RECORDS SUPPLIED
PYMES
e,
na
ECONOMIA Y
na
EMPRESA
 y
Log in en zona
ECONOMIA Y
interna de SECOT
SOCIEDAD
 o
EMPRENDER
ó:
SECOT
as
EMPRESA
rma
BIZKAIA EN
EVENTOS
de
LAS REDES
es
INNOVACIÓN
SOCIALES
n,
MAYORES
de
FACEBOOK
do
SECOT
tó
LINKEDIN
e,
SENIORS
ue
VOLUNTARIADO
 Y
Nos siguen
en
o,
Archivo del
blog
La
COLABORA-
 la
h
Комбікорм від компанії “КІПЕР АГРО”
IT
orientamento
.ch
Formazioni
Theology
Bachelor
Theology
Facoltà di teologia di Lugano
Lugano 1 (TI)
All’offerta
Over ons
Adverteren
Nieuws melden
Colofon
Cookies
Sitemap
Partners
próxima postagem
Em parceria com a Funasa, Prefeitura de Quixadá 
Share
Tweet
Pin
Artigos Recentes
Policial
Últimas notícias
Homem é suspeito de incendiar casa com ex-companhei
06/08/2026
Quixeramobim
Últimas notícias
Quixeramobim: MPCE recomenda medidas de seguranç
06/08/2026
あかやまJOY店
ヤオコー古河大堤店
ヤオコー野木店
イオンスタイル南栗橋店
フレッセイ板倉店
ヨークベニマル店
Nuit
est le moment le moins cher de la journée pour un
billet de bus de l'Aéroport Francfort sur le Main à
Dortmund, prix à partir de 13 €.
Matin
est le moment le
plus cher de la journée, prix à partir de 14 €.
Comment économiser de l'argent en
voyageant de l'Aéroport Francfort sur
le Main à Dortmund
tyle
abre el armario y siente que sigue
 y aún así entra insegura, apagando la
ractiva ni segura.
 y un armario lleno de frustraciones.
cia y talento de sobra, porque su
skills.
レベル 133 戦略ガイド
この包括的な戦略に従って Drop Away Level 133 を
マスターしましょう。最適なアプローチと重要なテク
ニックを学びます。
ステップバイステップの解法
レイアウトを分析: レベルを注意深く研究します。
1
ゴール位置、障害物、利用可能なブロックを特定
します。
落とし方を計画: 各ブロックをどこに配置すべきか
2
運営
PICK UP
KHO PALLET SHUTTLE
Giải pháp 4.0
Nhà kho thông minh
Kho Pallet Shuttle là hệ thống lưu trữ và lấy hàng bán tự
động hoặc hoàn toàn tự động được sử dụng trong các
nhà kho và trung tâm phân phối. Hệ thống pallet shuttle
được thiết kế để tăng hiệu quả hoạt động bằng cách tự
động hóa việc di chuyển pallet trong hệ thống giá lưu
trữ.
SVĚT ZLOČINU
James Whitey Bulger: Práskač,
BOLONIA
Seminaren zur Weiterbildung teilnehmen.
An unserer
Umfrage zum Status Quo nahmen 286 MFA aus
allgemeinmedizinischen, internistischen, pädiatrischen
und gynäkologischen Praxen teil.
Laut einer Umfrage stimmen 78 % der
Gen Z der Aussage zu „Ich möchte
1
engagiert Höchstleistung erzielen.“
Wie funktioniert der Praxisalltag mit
...
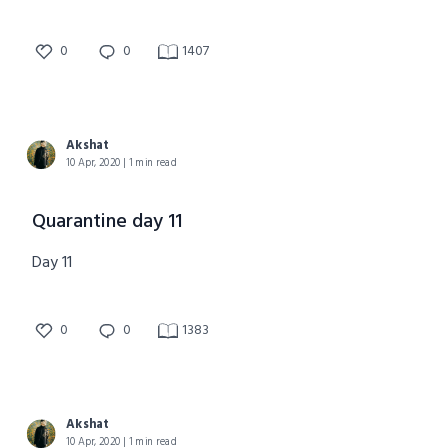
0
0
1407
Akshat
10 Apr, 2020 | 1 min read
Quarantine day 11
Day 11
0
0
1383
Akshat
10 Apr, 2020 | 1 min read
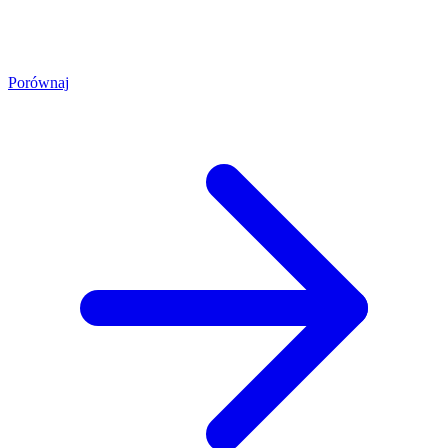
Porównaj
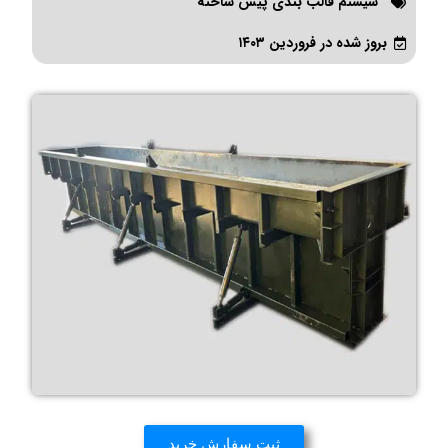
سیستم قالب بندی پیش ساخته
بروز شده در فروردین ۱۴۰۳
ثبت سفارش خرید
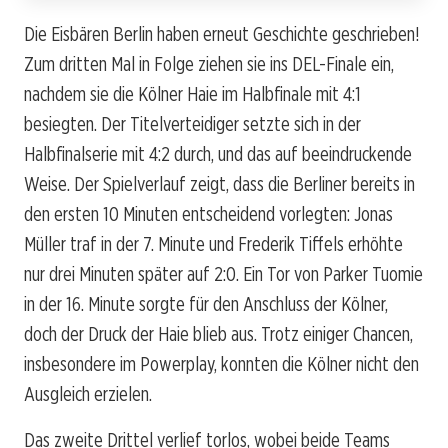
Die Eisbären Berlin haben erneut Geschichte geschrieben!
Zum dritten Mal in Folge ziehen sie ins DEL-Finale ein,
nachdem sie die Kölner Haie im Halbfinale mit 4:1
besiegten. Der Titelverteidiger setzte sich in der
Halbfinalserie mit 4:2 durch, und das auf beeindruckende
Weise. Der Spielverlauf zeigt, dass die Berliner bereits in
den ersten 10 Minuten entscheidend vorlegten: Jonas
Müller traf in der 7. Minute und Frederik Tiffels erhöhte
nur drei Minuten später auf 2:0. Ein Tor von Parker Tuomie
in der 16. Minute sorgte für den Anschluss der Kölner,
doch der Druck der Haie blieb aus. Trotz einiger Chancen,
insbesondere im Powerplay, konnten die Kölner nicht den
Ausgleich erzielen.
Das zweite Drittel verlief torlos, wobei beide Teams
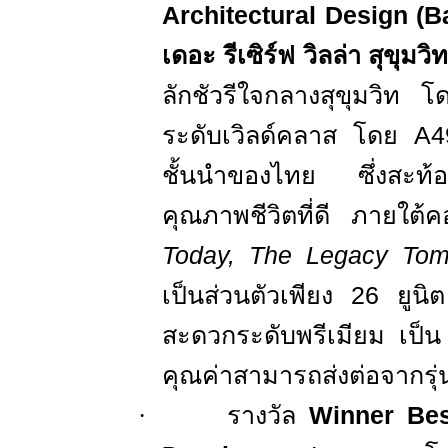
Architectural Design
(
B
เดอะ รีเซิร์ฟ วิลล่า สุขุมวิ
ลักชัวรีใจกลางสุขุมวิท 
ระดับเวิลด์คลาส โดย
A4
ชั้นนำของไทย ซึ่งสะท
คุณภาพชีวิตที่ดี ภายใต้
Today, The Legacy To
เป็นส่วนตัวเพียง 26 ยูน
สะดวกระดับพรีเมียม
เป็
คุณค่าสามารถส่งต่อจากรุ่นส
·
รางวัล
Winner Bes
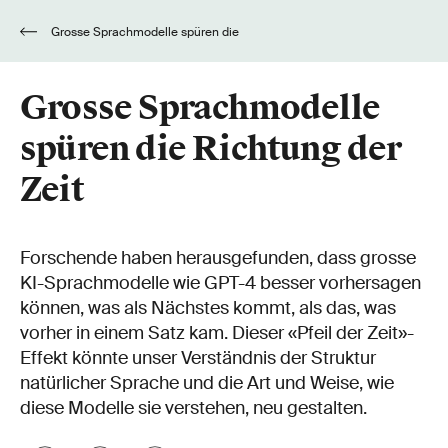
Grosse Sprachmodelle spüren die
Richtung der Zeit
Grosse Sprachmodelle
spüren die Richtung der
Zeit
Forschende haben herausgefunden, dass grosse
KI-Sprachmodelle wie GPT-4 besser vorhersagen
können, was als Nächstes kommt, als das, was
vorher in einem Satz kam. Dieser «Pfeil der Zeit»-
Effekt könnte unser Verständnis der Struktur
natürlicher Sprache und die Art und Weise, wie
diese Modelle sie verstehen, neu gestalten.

TASK PROMPT
Go through the material and copy each line in which the word "spüren" occurs.

YOUR SOLUTION
Grosse Sprachmodelle spüren die
spüren die Richtung der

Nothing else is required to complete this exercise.